George continued to spend his summers in the Thousand Islands at his farm on Wellsley Island but he would never return to Boldt Castle and Heart Island. In 1916, George passed away while staying in his suite at the Waldorf. His children, George Jr. and Clover, took over his holdings. Clover partnered with Edward J. Noble in an attempt to make use of the castle property but the deal fell through and Clover sold her half of the island to Noble. Noble however did not really have a plan for the castle property. At this point it had already fell into disrepair and the task of rehabilitating it was a questionable investment. Instead he opened the Island to tourists who wished to visit the magnificent property to dream of what could have been. This continued for many years, and with only minimal work being put into maintaining or securing the property it began to crumble. Guests began writing their names on the walls or chipping plaster loose to take home as mementos. Local teens would sneak onto the island after dark to play hide and seek. But most devastating was the weather. Decades of hot summers and frozen winters began to do more and more damage every season. Eventually water would pour into the interior of the building during a rain storm, destroying plaster, woodwork, flooring and anything it touched. By the mid 1970’s the castle was becoming a dangerous place.
Heart Island was now in the hands of the Noble Estate and was being leased and operated by another company offering tours to those who dared visit. At the time guests would return every so often to see what more damage had become of this once proud building. In what was a last ditch effort to save the island’s structures from total collapse, the Noble Estate began searching for an organization who might stabilize some of Heart Island. The Thousand Islands Bridge Authority took interest in the offer and in the Fall of 1977 took ownership of the entire Boldt estate. No money was exchanged, however the Thousand Islands Bridge Authority (TIBA) agreed to operate and maintain Boldt Castle as a non profit organization in hopes of continuing the tradition of tourism at Heart Island.
The Spring of 1978 saw TIBA’s first opening day at Heart Island and some much needed changes to its operation. Most notable, a maintenance crew to begin arresting the damage to the buildings. At night, a security guard patrolled the grounds as well, keeping unwanted guests from the property. Year after year improvements were made, windows replaced, leaks plugged, and masonry repaired. By the early 1990’s the Main Castle was again stable enough that some rooms could begin to be rehabilitated. TIBA began with a single room, and then almost every year another was completed. Today the progress makes the castle almost unrecognizable to those who visited in the 60’s and 70’s. And guests return year after year not to see the damage but what places on Heart Island have been newly restored.
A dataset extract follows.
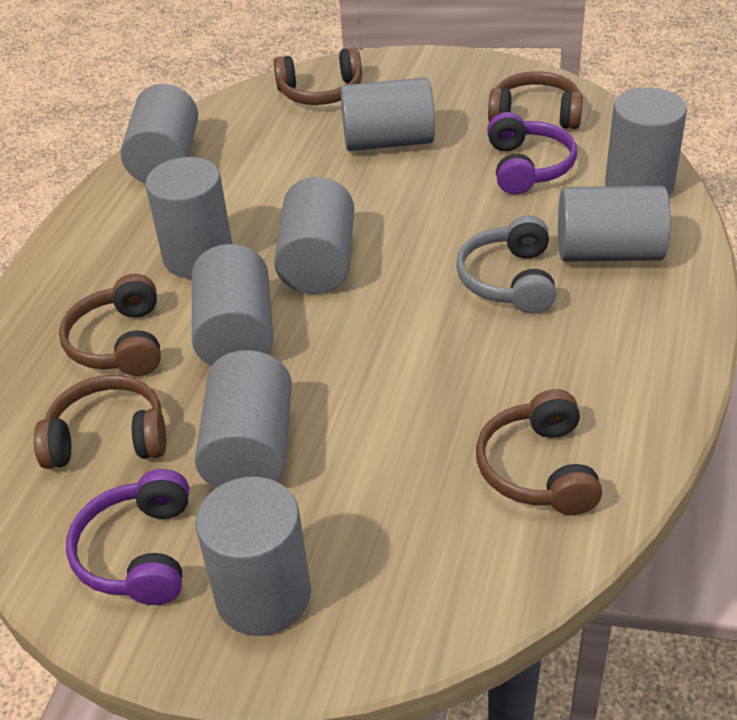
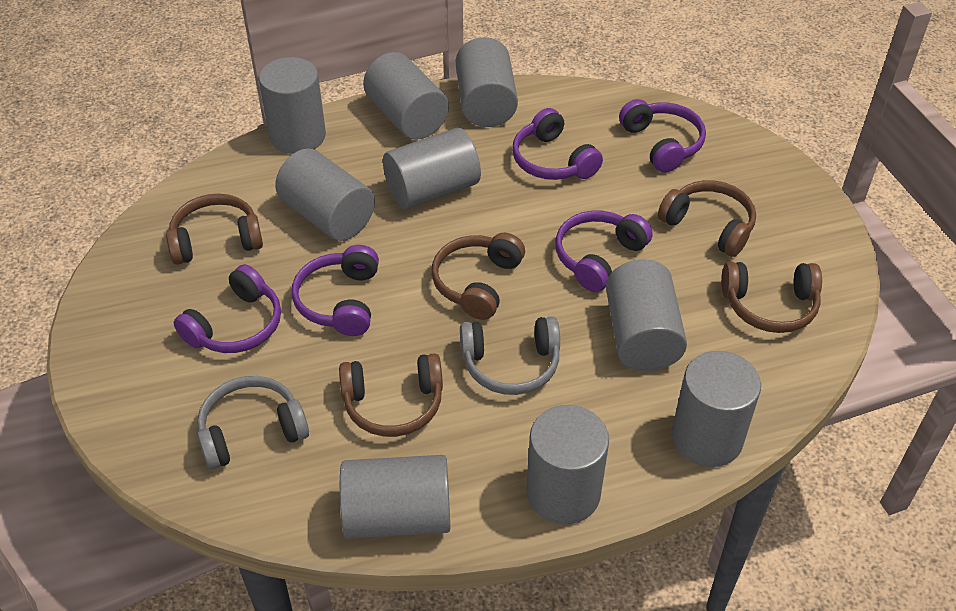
grey headphones: 1 -> 2
purple headphones: 2 -> 5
Today the Thousand Islands is a popular destination as it’s ever been. Offering beautiful vistas of green islands surrounded by blue waters, with the occasional freighter navigating the narrow passages of the Thousand Islands. While Boldt Castle is the best known Gilded Age home in the region there are many more sights to see. There is even another castle on Dark Island known as Singer Castle. But there are hundreds of amazing summer homes here, some built in the 1900’s and others still being built today, places like Eagle Point Estate. Uncle Sam Boat Tours has become a favorite tradition for visitors to the region as well. They offer several tours out of the Heart of the Thousand Islands, Alexandria Bay, NY. Their docks are directly across the channel from Boldt Castle, making them the only company that allows guests to stay as long as they wish at Heart Island. Uncle Sam Boat Tours provides shuttle service to and from Boldt Castle every 30 minutes. In continuous operation since 1926, most first time visitors take the famous 2 Nation tour which takes tourists through the island region on both the US and Canadian sides of the St. Lawrence River. But don’t let the border crossing scare you, you wont need a passport to see Canada aboard any of their cruises!
Today the Thousand Island Region is as beautiful a destination as ever, hosting weddings and events from all over the world. And Alex Bay is truly at the heart of this destination. Its central location is the perfect place to branch out and explore the region’s many offerings. Wineries, distilleries, historic homes, hiking, great dining and shopping are all short drives or even walking distance if your staying near the downtown area. But don’t forget a stop at Heart Island is almost mandatory for those wishing to experience all the region has to offer!